Why EHR Adoption Still Matters in Dental Practices
Walk into almost any dental clinic today and you’ll see computers at every desk. Digital imaging, practice management software, online scheduling. But when it comes to full electronic health records (EHRs), adoption in dentistry is still uneven. Some practices run on advanced systems tied into hospital networks. Others keep data in siloed apps, or worse, on paper. The divide is real — and it matters.
A Giant Leap: The PDS Example
Pacific Dental Services (PDS) decided to close that gap. In just over two years, they moved nearly 10 million patient files into Epic. Fourteen thousand clinicians and staff went through training, logging more than 16,000 hours in the classroom. It was disruptive, expensive, and exhausting. But the outcome was hard to ignore.

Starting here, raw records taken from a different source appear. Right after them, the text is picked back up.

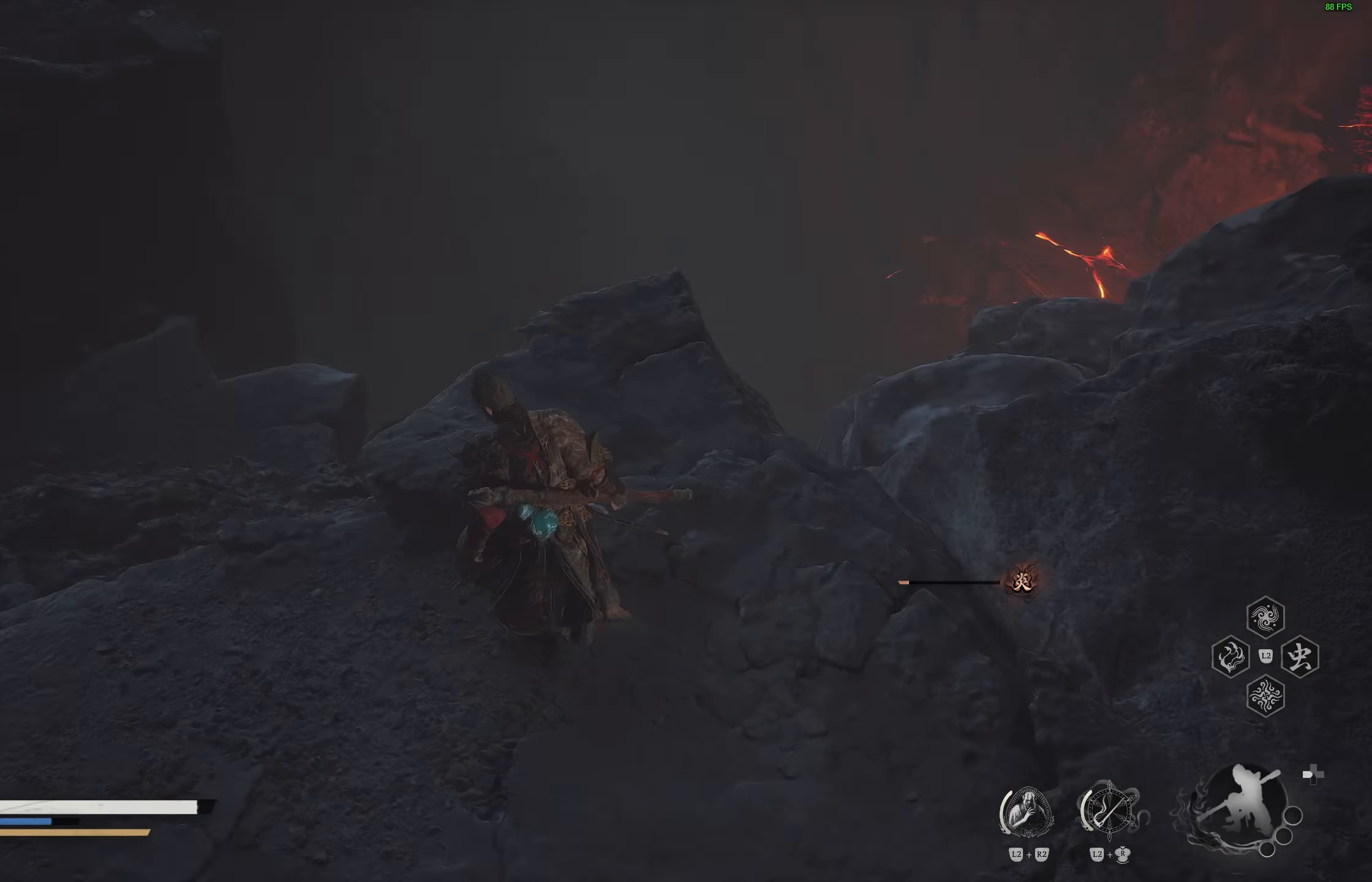
{"buttons": [], "left_stick": "center", "right_stick": "down-right", "events": [[33, "right_stick", "center"], [67, "left_stick", "center"], [383, "right_stick", "down-right"]]}
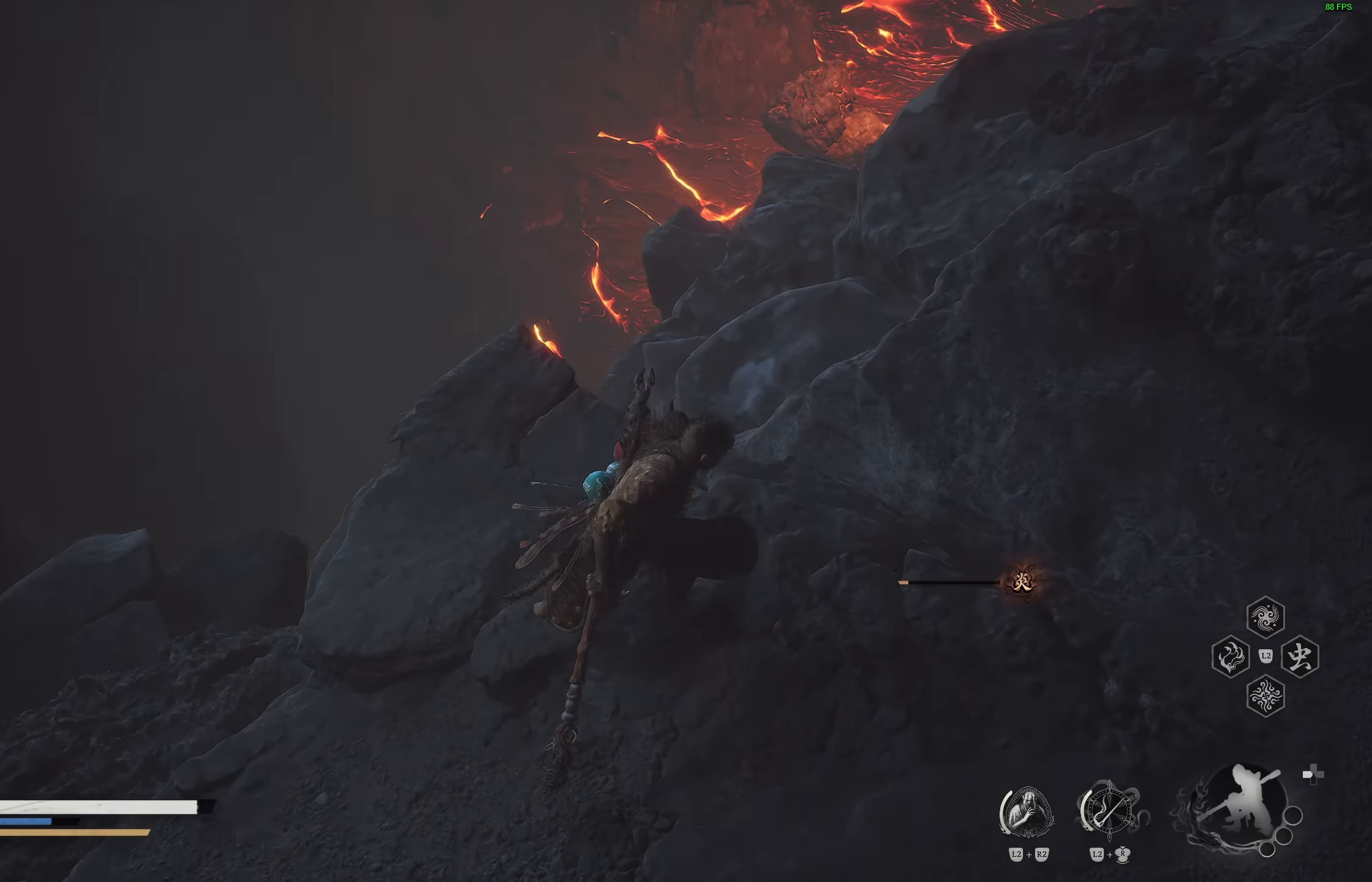
{"buttons": [], "left_stick": "left", "right_stick": "up", "events": [[50, "right_stick", "center"], [333, "left_stick", "up-left"], [400, "left_stick", "left"], [467, "right_stick", "up"]]}
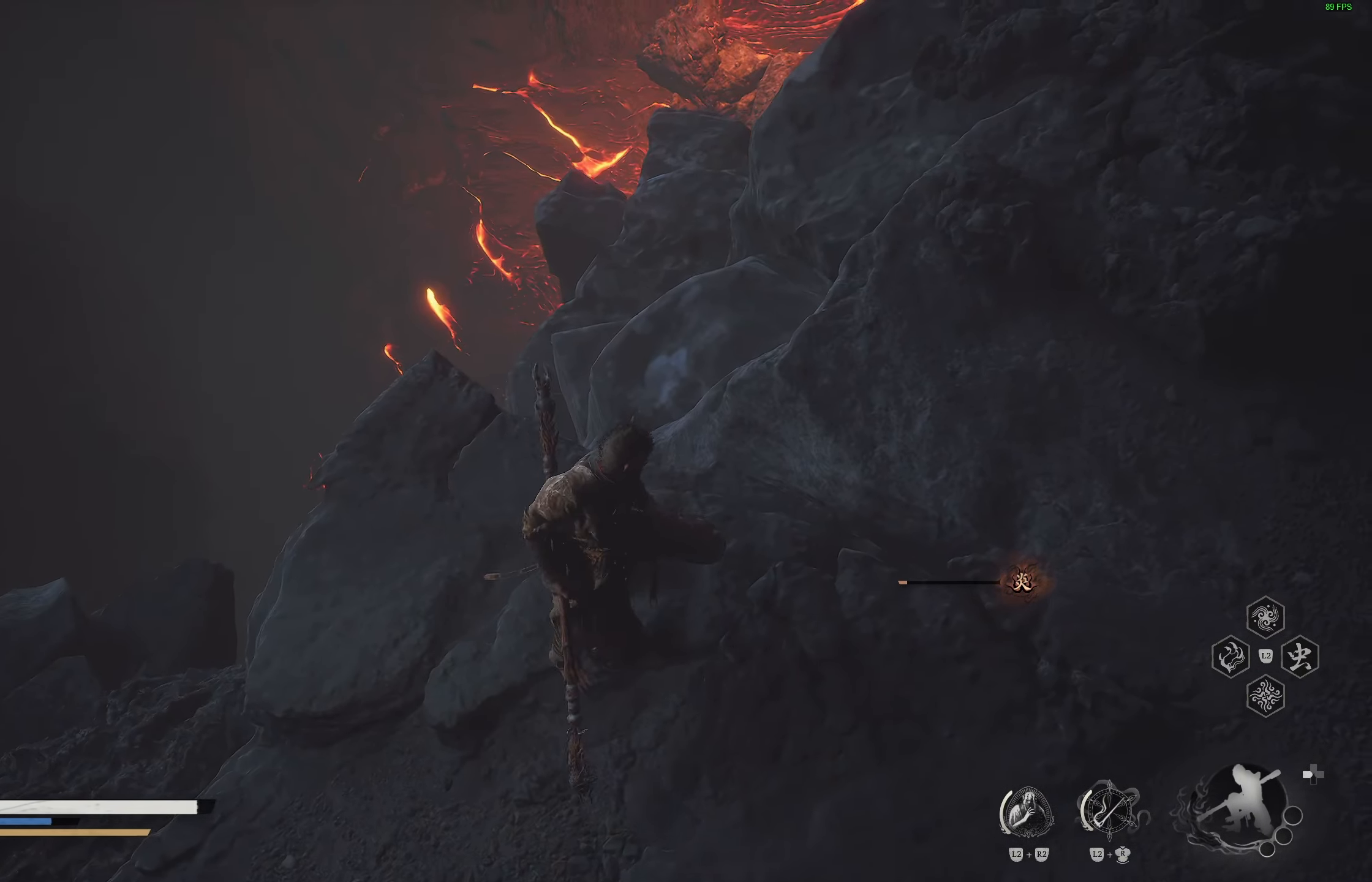
{"buttons": [], "left_stick": "down-left", "right_stick": "up-left", "events": [[100, "left_stick", "down-left"], [183, "right_stick", "center"], [383, "right_stick", "up-left"]]}
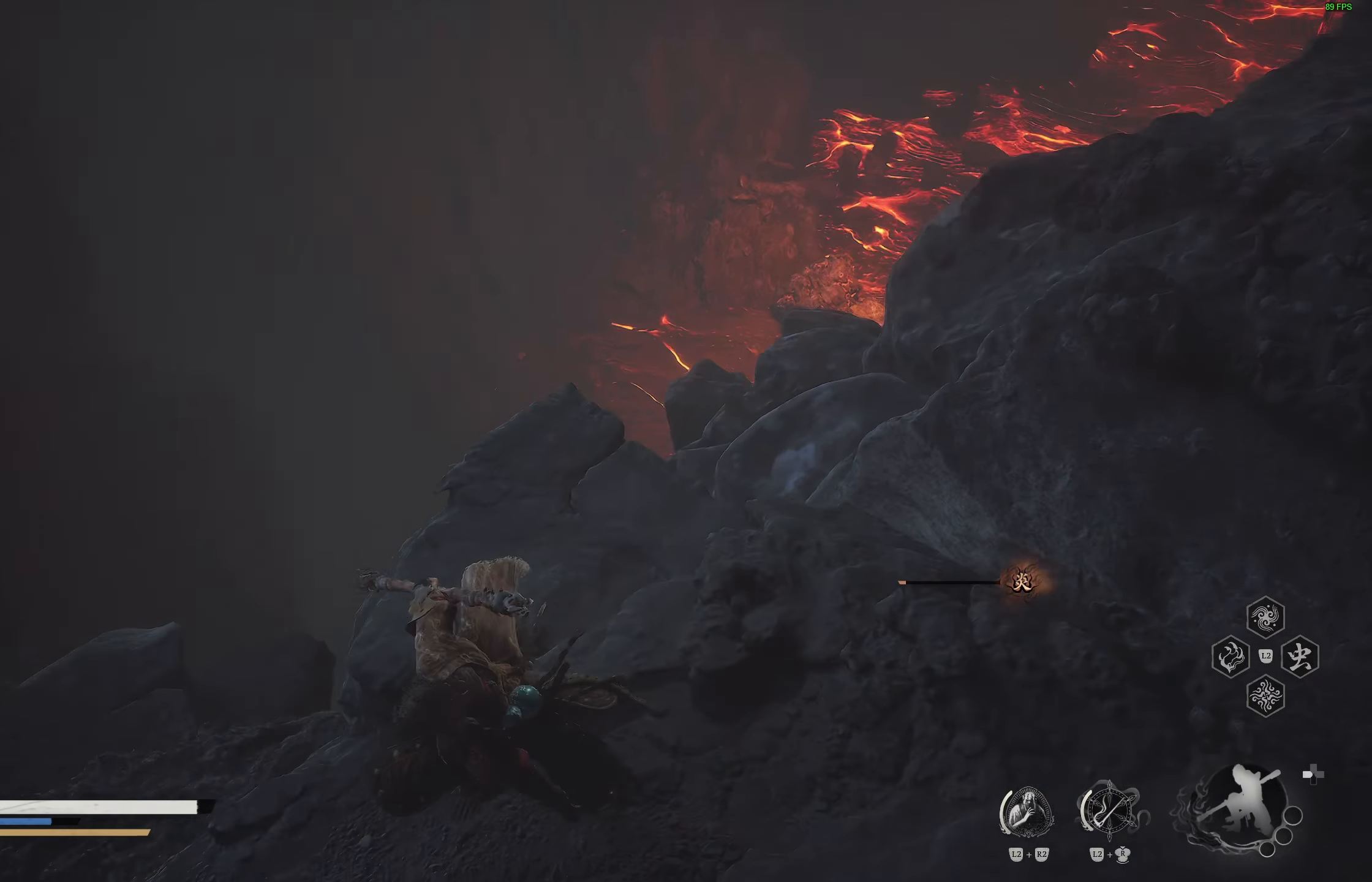
{"buttons": [], "left_stick": "up", "right_stick": "center", "events": [[183, "right_stick", "center"], [217, "left_stick", "up-left"], [367, "L3", "down"], [433, "left_stick", "up"], [450, "L3", "up"]]}
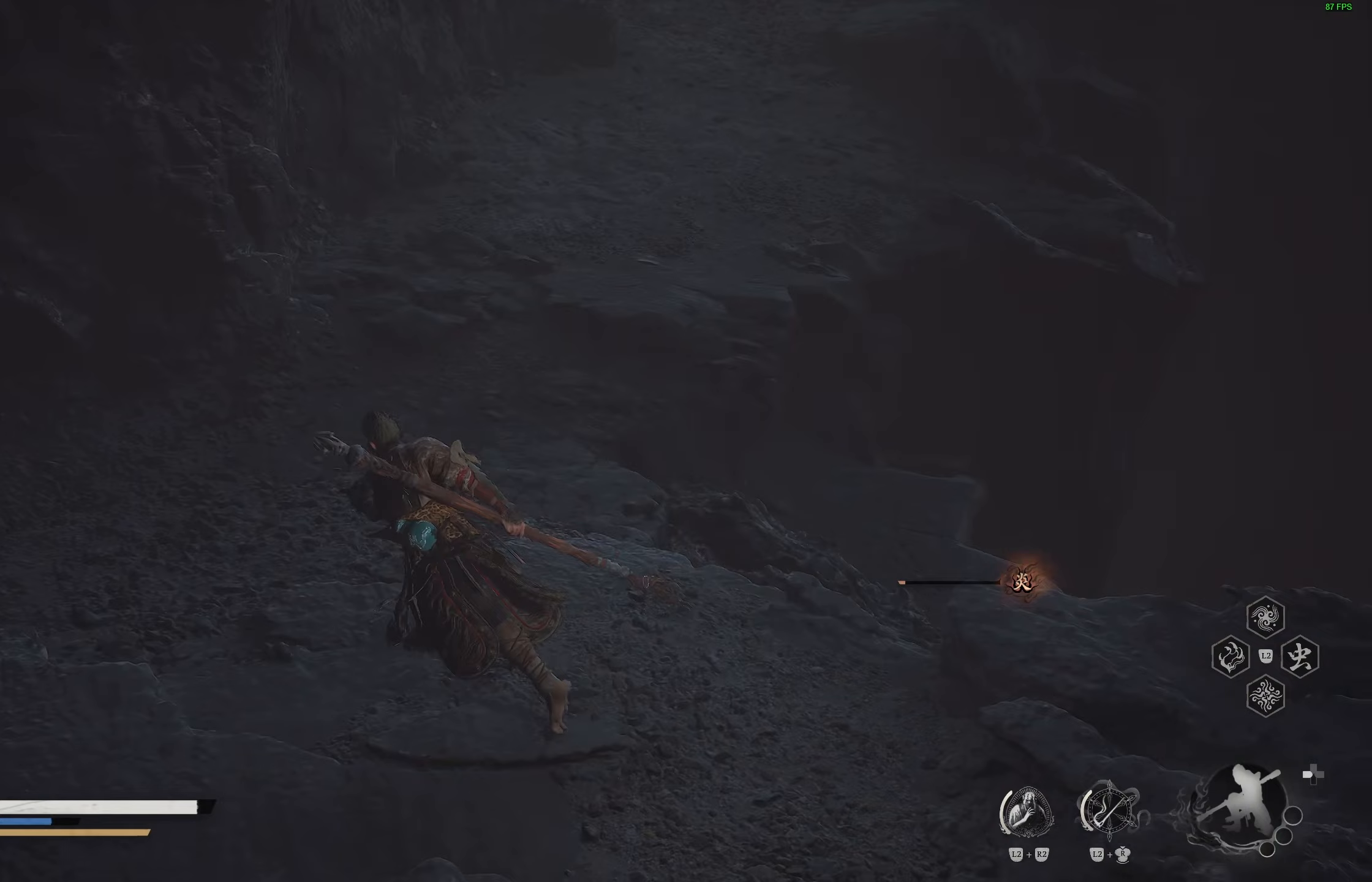
{"buttons": [], "left_stick": "up", "right_stick": "up-right", "events": [[33, "right_stick", "up"], [200, "right_stick", "center"], [483, "right_stick", "up-right"]]}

Now, when a PDS patient visits a dentist, their medical history is there too. One record. One system. Doctors can see gum health alongside diabetes markers. Duplicated charts vanish. Care feels connected instead of split between different silos.
Why Many Clinics Hold Back
Not every practice can pull off a rollout like that. Smaller clinics face different realities:
– Budgets can’t stretch to enterprise licenses.
– Staff can’t leave the chairside for weeks of EHR training.
– Old systems don’t integrate, forcing admins to patch things together.
– Data exchange between vendors is still shaky, even in 2025.
For these practices, the risk of disruption feels bigger than the promise of integration. So they wait — but the pressure keeps building.
What’s at Stake
EHRs in dentistry aren’t just about neat charts. They change how care is delivered:
– Dentists see more of the patient’s health picture, not just their teeth.
– Patients book online, check records, and pay bills without waiting in line.
– Claims get processed faster, with fewer errors bouncing back from insurers.
– Administrators get real analytics instead of spreadsheets stitched together at night.
The impact stretches from front desk to chairside, and even into research on oral-systemic health links.
The Direction of Travel
By 2025, vendors like Epic are setting the tone. Their systems are spreading into dental care because patients, insurers, and regulators expect integration. The shift is messy, and not everyone is ready. But the trend is clear: dentistry can’t remain isolated while the rest of healthcare moves to shared data platforms.
For administrators, the question is no longer “if.” It’s “when” and “how disruptive it will be.” Those who move early gain smoother workflows and tighter connections to the wider healthcare system. Those who wait risk being left outside a network where oral health is finally seen as part of whole-body health.